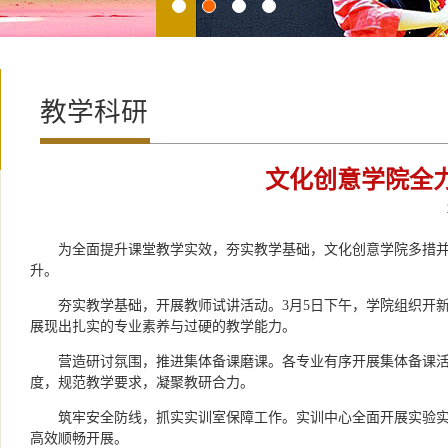
教学科研
文化创意学院全
为全面提升课堂教学实效，夯实教学基础，文化创意学院多措
升。
夯实教学基础，开展教师试讲活动。3月5日下午，学院组织开
展现出扎实的专业素养与过硬的教学能力。
营造研讨氛围，推进集体备课磨课。各专业有序开展集体备课
度，规范教学要求，凝聚教研合力。
筑牢安全防线，抓实实训室保障工作。实训中心全面开展实验
高效顺畅开展。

※ ※ ※

_PROBLEM DESCRIPTION_:
Leaving the pictures out, print every line of the listing exactly.

_ANSWER SPACE_:
教学科研
文化创意学院全
为全面提升课堂教学实效，夯实教学基础，文化创意学院多措
升。
夯实教学基础，开展教师试讲活动。3月5日下午，学院组织开
展现出扎实的专业素养与过硬的教学能力。
营造研讨氛围，推进集体备课磨课。各专业有序开展集体备课
度，规范教学要求，凝聚教研合力。
筑牢安全防线，抓实实训室保障工作。实训中心全面开展实验
高效顺畅开展。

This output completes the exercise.